How as has this worked out for you? I admit that I am very hesitant to have my students do such a task in my classes. I have a sneaking suspicion that I would be forced to deal with learning style = crutch excuses throughout the semester. For example, "I didn't do well on this paper because I'm not audio/visual" or "I just can't write well because I'm not that kind of learner". . . . .Do you encounter this type of reaction?

Few types of behavior make me more frustrated than this above.

----------


## Dark Lady

We looked into this in one of my classes recently. I came out a 'linguistic learner' (there were more categories than the three in the link) which is probably right.

I think Scheh is right in that you need to provide pupils with a variety in any lesson. I recently went on my first placement, which was an observation based one, and I noticed that pupils often lost interest if the lesson wasn't varied.

How hard do people think it is to overcome your own learning style when teaching. I mean, do you think people have a tendency to teach in the way they would learn best?

----------


## Sarasvati21

I got 12 blue and 6 green, which says I am a mostly visual learner. I would definitely agree. I do learn predominantly through watching/seeing, but also through listening. I knew this already because of various tests I've had to take before, but it's always interesting to see how they compare. I think it's interesting I'm not at all kinesthetic.

----------


## Scheherazade

> I don't think so. Most classes, well, most of my classes, almost always present a distribution of students who represent a fair balance of the various learning styles.

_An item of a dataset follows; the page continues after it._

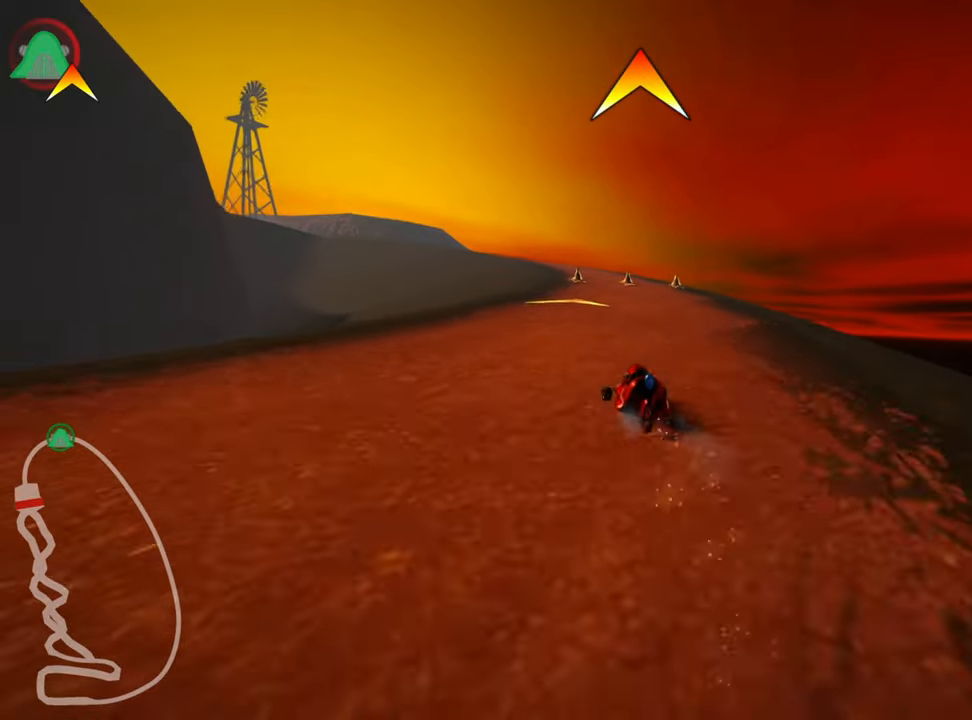
{"keys": ["nitro", "up"], "events": [[267, "nitro", "down"], [283, "right", "down"], [500, "right", "up"]]}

_Tru dat_ but I have come across the extreme notion (in my opinion) that learners should be offered material suitable to their preferred learning styles... in each session!



> I'm sure this technique is effective sometimes. But how do you handle situations when you are teaching a skill that is, essentially, kinaesthetic (or something else). For example, if I were teaching cabinetry audio/visual lessons might be a useful supplement, but really I need to know how to build those wooden boxes with mine own two hands.

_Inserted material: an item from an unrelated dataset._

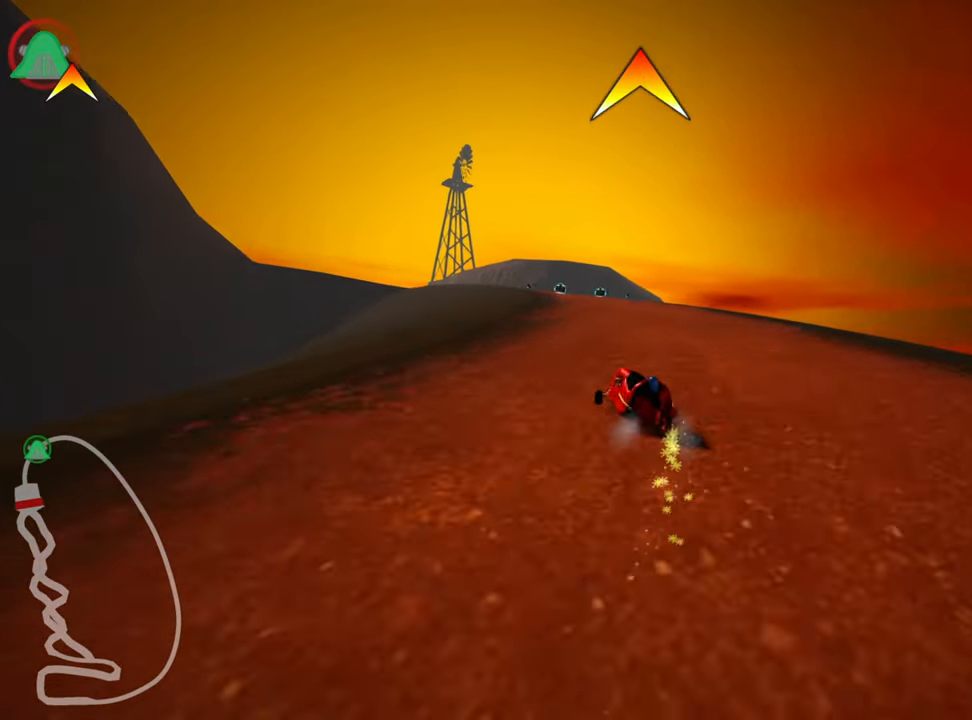
{"keys": ["fire", "nitro", "skid", "up"], "events": [[17, "nitro", "down"], [100, "left", "up"], [333, "fire", "down"]]}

Any learner taking a practical course agrees that they will be expected to perform some practical tasks so, to me, this is a not an issue... Like you said, texts, videos or "talk through" demos can be offered to enhance the learning but otherwise, learners cannot say that they won't demonstrate their capability because it is not "their learning style". 


> How as has this worked out for you?


I used different approaches depending on learners' ability groups and it's been a lot of fun and very effective, followed by learner-initiated discussions on the subject (lots of past experiences remembered and retold). 


> I admit that I am very hesitant to have my students do such a task in my classes. I have a sneaking suspicion that I would be forced to deal with learning style = crutch excuses throughout the semester. For example, "I didn't do well on this paper because I'm not audio/visual" or "I just can't write well because I'm not that kind of learner". . . . .Do you encounter this type of reaction?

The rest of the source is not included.